Top water officials in Nevada, Arizona and California have negotiated a deal to cut their use of the Colorado River and slow the decline of Lake Mead, but the landmark agreement is far from finished.

Negotiators from Arizona and California are now shopping the plan to various water users and policymakers in their states, where the proposed cuts are likely to be painful and in some cases unprecedented.

Arizona would shoulder most of the reductions, but the tentative deal marks the first time California has agreed to share the pain — if the drought worsens.

“That’s certainly a huge step forward. We see that as a landmark outcome,” said Tom Buschatzke, director of Arizona’s Department of Water Resources.

California is not now required to take any cuts to its 4.4 million acre-foot river allocation, which is the largest among the seven states that share the Colorado.

The voluntary cuts being discussed are designed to prop up Lake Mead and stave off deeper, mandatory forced cuts for Arizona and Nevada if the lake sinks below levels outlined in a 2007 agreement.

“It’s a risk assessment,” Southern Nevada Water Authority chief John Entsminger said of the plan and the talks leading to it.

Buschatzke called the effort a “proactive, planned response” to what’s happening on the river before it becomes a crisis.

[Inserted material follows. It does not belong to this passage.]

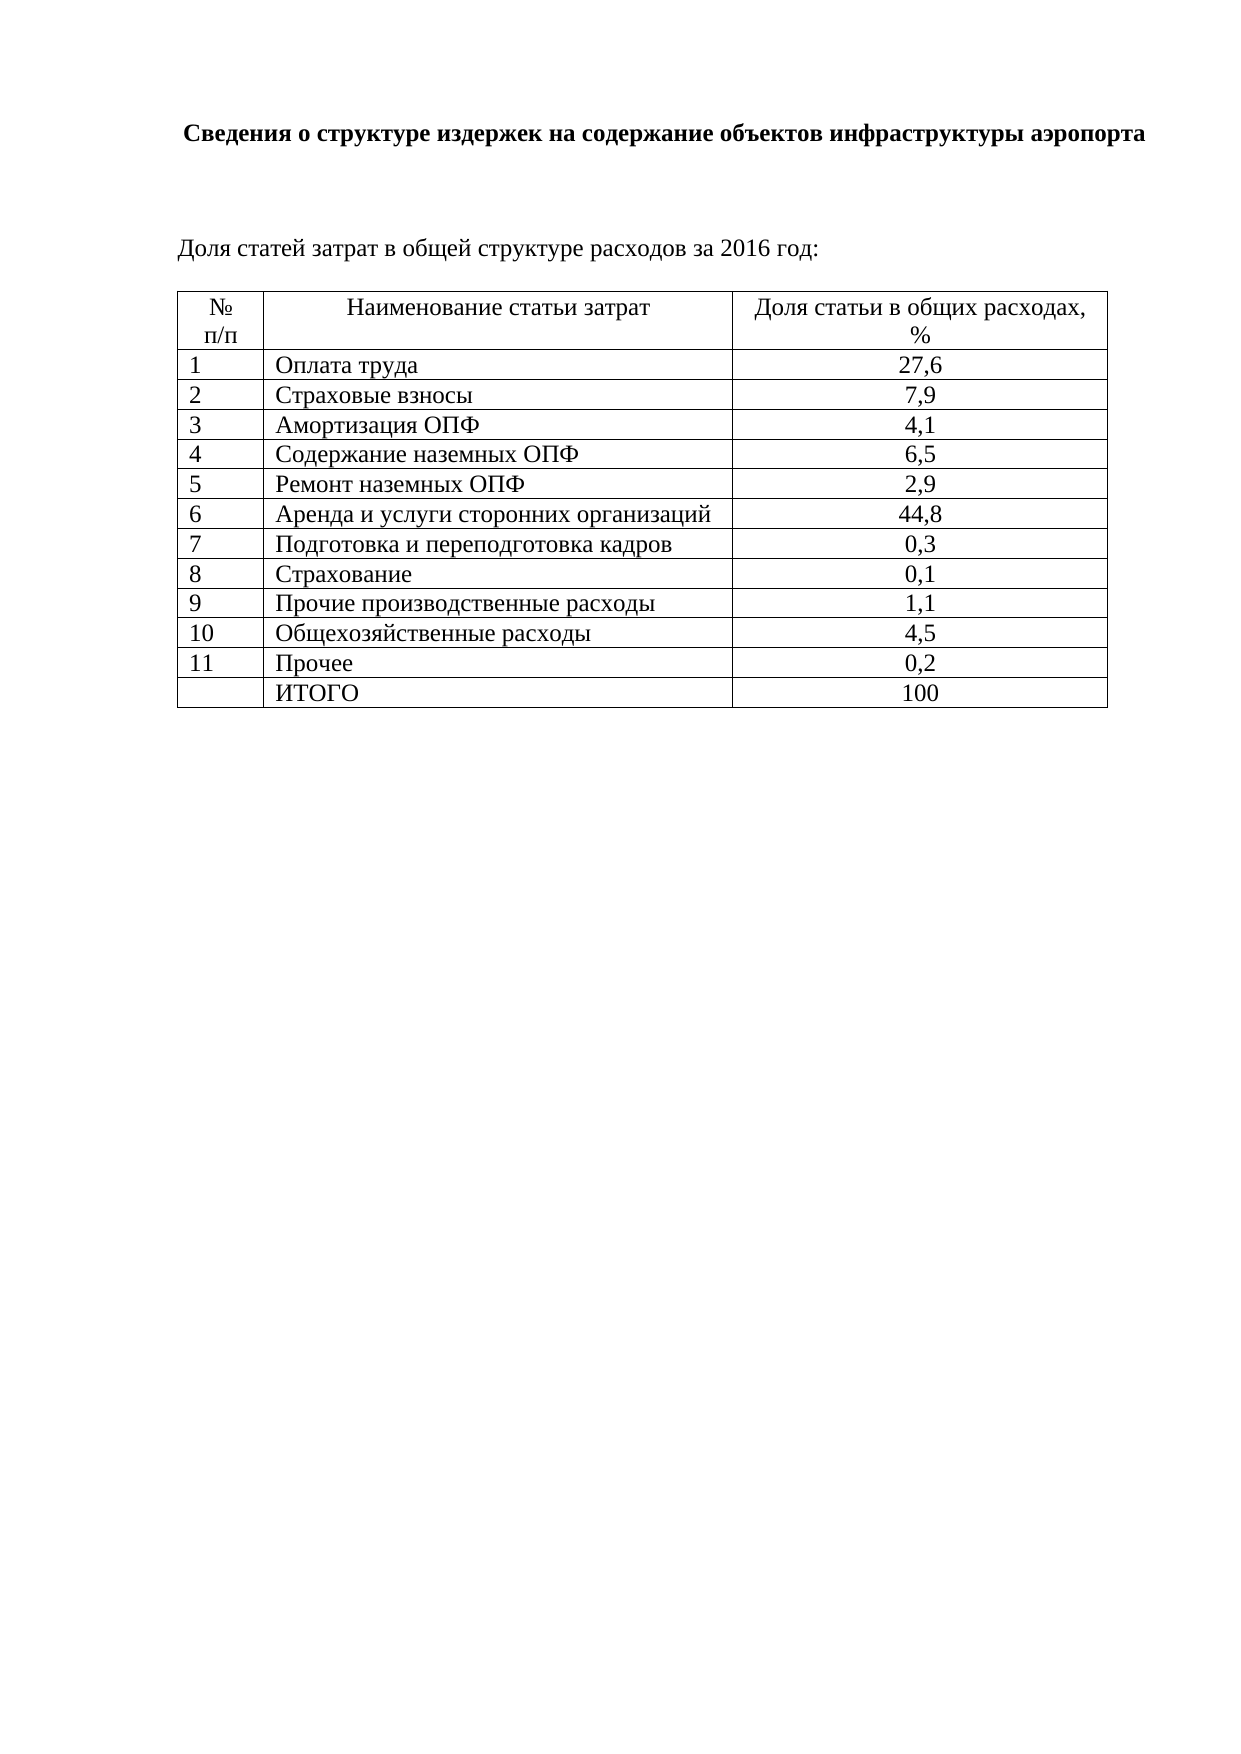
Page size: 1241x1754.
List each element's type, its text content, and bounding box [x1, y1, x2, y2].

Details of the plan were first reported by Tony Davis of the “Arizona Daily Star” in Tucson.

Nevada’s share of the proposed cuts is comparatively small, but so is the state’s annual river allocation of 300,000 acre-feet, Entsminger said.

Nevada would leave 8,000 acre-feet of water in Lake Mead each year under the first round of voluntary cuts, while Arizona would lose 192,000 of its 2.8 million acre-foot allocation. One acre-foot of water is enough to supply two average Las Vegas Valley homes for just over a year.

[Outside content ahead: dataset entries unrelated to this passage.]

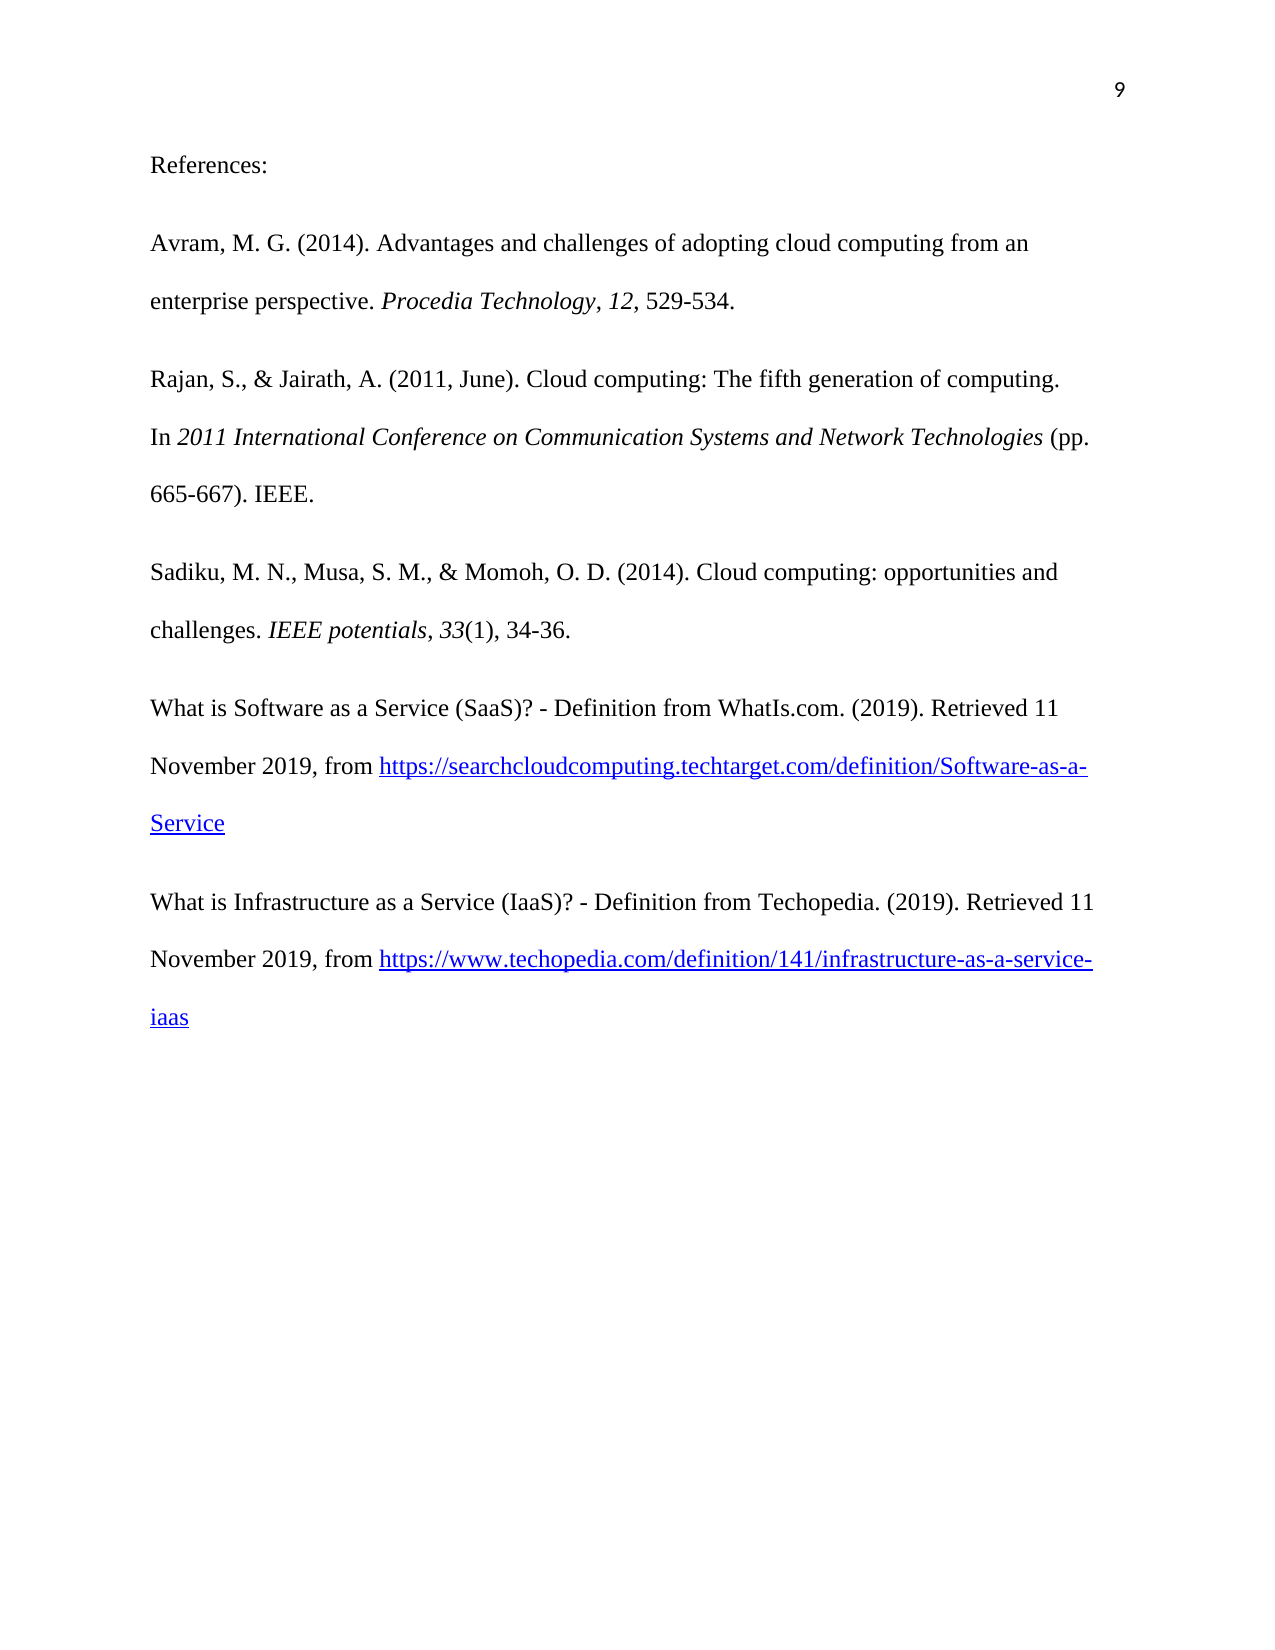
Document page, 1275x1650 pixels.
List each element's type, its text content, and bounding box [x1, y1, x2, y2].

text What is Software as a Service (SaaS)? - Definition from WhatIs.com. (2019). Retrieved 11 November 2019, from https://searchcloudcomputing.techtarget.com/definition/Software-as-a-Service [150, 693, 1125, 837]
text Sadiku, M. N., Musa, S. M., & Momoh, O. D. (2014). Cloud computing: opportunities and challenges. IEEE potentials, 33(1), 34-36. [150, 557, 1125, 644]
text Rajan, S., & Jairath, A. (2011, June). Cloud computing: The fifth generation of computing. In 2011 International Conference on Communication Systems and Network Technologies (pp. 665-667). IEEE. [150, 364, 1125, 508]
text What is Infrastructure as a Service (IaaS)? - Definition from Techopedia. (2019). Retrieved 11 November 2019, from https://www.techopedia.com/definition/141/infrastructure-as-a-service-iaas [150, 887, 1125, 1030]
text Avram, M. G. (2014). Advantages and challenges of adopting cloud computing from an enterprise perspective. Procedia Technology, 12, 529-534. [150, 228, 1125, 314]
text References: [150, 150, 1125, 179]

The annual reductions would increase to 10,000 acre-feet for Nevada and 240,000 acre-feet for Arizona should the surface of Lake Mead drop another 32 feet from current level, to 1,045 feet above sea level.

Elevation 1,045 is also where California would see voluntary cuts, which start at 200,000 acre-feet a year and increase by 50,000 with every additional 5-foot drop in Lake Mead.

The voluntary cuts being discussed for Nevada and Arizona come on top of the escalating series of mandatory shortages the two states will have to absorb as the lake drops below elevations 1,075, 1,050 and 1,025.

Entsminger said the most Nevada stands to lose in a given year is 30,000 acre-feet in voluntary and mandatory cuts. Thanks largely to the success of local conservation efforts, the state currently has a surplus of about 80,000 acre-feet available annually to absorb the cuts.

“We think at all reservoir elevations there’s not a volume that we can’t handle,” he said.

Buschatzke said Arizona officials are in the early stages of selling the plan to water users. The deal also requires the blessing of the Arizona Legislature, something that’s unlikely to happen until next year.

California officials face a similar uphill battle as they lobby in the Golden State, Buschatzke said.

News of the water negotiations comes amid worsening projections for the Colorado River, which is now expected to see 74 percent of its average flow in 2016, down from last month’s forecast of 80 percent. That would mark the 13th year of below-average flows since 2000.

The Las Vegas Valley draws 90 percent of its water supply from the Colorado by way of Lake Mead, which has seen its surface drop by more than 130 feet over the past 16 years.

On Tuesday, Nevada Sens. Harry Reid and Dean Heller won Senate approval for an amendment that would add $50 million to a program that pays cities, farms, factories and power plants for efficiency improvements aimed at keeping more water in the river.

The Colorado River System Conservation Program was launched in 2014 with $11 million in seed money from the U.S. Bureau of Reclamation, the water authority and the largest municipal water suppliers in Arizona, California and Colorado.

Reid in a telephone call Tuesday said the pilot program has “done well” so far, but the river needs all the help it can get.

“My dad used to swim across the Colorado River,” the Searchlight native said. “The Colorado River is a tiny little river to do all that it’s counted on to do.”